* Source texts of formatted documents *
^^^^^^^^
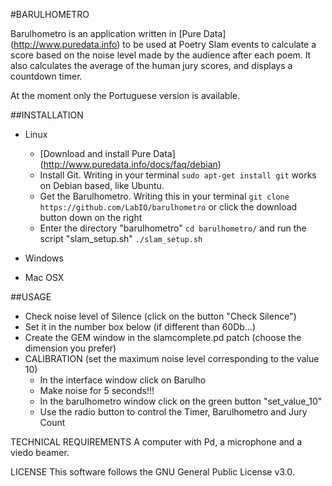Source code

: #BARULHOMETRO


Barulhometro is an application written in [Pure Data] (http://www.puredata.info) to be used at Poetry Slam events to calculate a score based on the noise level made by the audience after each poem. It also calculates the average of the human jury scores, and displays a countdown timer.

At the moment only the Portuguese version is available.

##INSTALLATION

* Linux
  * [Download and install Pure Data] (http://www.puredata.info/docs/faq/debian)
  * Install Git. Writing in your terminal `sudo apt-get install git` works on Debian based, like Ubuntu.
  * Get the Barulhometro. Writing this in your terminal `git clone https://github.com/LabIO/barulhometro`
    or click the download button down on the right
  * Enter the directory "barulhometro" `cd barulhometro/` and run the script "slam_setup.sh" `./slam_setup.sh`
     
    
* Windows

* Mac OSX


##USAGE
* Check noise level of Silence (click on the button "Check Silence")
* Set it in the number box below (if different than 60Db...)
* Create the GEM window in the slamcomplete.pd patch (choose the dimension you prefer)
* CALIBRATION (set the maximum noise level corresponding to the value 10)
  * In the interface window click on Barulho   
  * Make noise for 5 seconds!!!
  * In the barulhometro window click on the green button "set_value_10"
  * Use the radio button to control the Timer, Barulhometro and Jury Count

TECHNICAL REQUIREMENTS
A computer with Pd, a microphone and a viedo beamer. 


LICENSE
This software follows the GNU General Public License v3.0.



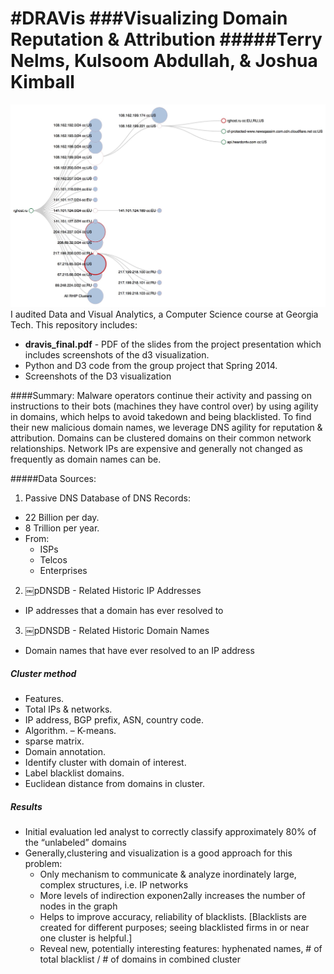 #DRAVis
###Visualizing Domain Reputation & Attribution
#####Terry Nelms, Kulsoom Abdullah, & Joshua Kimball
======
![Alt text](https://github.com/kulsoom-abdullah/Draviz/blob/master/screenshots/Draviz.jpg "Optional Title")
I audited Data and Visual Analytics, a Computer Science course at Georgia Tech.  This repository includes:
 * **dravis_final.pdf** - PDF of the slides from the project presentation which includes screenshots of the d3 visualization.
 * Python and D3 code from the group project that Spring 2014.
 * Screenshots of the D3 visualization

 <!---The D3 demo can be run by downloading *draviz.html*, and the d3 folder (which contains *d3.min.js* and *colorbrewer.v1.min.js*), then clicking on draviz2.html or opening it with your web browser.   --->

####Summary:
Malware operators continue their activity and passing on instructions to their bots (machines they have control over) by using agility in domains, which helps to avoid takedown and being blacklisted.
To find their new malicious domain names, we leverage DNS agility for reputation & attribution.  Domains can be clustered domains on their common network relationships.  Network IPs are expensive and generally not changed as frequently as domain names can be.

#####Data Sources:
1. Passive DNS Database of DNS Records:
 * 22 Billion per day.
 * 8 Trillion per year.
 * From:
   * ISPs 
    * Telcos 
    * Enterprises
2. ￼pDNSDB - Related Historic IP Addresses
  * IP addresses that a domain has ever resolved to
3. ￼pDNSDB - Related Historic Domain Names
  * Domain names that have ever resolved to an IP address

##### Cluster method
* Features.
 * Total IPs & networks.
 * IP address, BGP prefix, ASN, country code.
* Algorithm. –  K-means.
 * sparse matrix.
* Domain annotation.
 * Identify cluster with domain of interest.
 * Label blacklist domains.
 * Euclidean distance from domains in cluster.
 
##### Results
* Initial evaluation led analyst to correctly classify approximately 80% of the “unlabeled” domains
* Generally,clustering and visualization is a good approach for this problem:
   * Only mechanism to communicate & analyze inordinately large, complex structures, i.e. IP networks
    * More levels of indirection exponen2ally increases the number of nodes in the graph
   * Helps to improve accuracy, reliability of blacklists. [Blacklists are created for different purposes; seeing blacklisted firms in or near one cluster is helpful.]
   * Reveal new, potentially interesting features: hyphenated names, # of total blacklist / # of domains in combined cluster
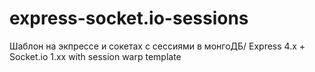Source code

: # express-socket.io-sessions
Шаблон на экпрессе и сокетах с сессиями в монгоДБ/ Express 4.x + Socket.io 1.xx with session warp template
^^^^^^^^
* WORK REQUEST *
Identify the lines of the entries containing the string "their". Copy each such line.

* EXPECTED ANSWER *
Malware operators continue their activity and passing on instructions to their bots (machines they have control over) by using agility in domains, which helps to avoid takedown and being blacklisted.
To find their new malicious domain names, we leverage DNS agility for reputation & attribution.  Domains can be clustered domains on their common network relationships.  Network IPs are expensive and generally not changed as frequently as domain names can be.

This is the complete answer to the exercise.